Partial Repair and Debridement: These strategies showed improvements in pain scores, functional range of motion, and patient-reported outcomes (PROs) with lower reoperation rates compared to physical therapy. However, partial repair had a high re-tear rate (45%).
Graft Interposition and Tendon Transfer: These surgical reconstructions showed superior improvements in pain scores, forward elevation, and mean change in CMS and ASES scores compared to physical therapy. However, open tendon transfer may not be a successful treatment strategy as the majority of studies did not meet the minimal clinically important difference (MCID) for either ASES or CMS.
Superior Capsular Reconstruction (SCR) and Balloon Arthroplasty: Both SCR and balloon arthroplasty led to an improvement in pain scores, forward elevation, and PRO scores. However, SCR using human dermal allograft had a high structural failure rate.
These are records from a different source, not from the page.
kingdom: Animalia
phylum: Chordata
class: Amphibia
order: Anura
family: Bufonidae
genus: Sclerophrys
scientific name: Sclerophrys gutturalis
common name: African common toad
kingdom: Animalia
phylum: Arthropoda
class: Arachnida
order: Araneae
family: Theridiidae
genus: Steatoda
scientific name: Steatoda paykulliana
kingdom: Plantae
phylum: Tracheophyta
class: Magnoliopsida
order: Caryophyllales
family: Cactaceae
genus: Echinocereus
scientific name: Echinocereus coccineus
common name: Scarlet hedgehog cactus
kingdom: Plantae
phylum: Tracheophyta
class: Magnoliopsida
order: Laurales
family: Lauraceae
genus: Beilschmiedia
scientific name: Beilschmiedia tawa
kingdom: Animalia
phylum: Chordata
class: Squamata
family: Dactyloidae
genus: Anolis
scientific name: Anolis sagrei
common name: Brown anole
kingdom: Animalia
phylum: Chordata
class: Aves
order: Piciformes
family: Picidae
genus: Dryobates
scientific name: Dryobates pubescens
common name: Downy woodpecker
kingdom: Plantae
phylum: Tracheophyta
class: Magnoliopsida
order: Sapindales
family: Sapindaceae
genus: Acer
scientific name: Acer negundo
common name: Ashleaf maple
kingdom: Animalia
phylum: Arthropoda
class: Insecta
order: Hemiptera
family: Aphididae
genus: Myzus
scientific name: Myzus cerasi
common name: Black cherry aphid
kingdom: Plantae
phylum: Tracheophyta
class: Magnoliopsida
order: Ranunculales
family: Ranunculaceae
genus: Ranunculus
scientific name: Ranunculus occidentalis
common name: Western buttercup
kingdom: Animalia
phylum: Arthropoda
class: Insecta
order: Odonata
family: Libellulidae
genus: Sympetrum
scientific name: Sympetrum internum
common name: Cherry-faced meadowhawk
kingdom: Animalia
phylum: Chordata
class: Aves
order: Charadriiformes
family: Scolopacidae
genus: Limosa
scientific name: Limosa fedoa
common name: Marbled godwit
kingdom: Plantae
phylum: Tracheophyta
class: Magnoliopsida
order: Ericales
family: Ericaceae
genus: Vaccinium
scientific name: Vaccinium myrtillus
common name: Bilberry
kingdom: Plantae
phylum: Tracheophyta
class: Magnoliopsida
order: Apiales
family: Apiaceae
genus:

Reverse Shoulder Arthroplasty (RSA): RSA improved pain scores, functional motion, and PRO scores compared to physical therapy. However, this treatment strategy has an 8.2% reoperation rate and a 10.1% prosthesis failure rate.
Discussion
The study highlights the absence of high-quality literature on irreparable MRCTs, making it difficult to definitively recommend one treatment strategy over another. Treatment decisions should be guided by clinical experience, patient factors, patient expectations, and rotator cuff tear characteristics. The study also emphasizes the need for standardized data collection, reporting, and terminology to enhance the quality of evidence-based medicine.
Conclusion
Due to the paucity of high-quality clinical studies available for guiding management of irreparable MRCTs, it is currently not possible to recommend for or against any specific treatment strategy. Significant opportunities exist for multi-center research groups to embark on high-quality comparative clinical studies to improve our understanding and management of MRCTs.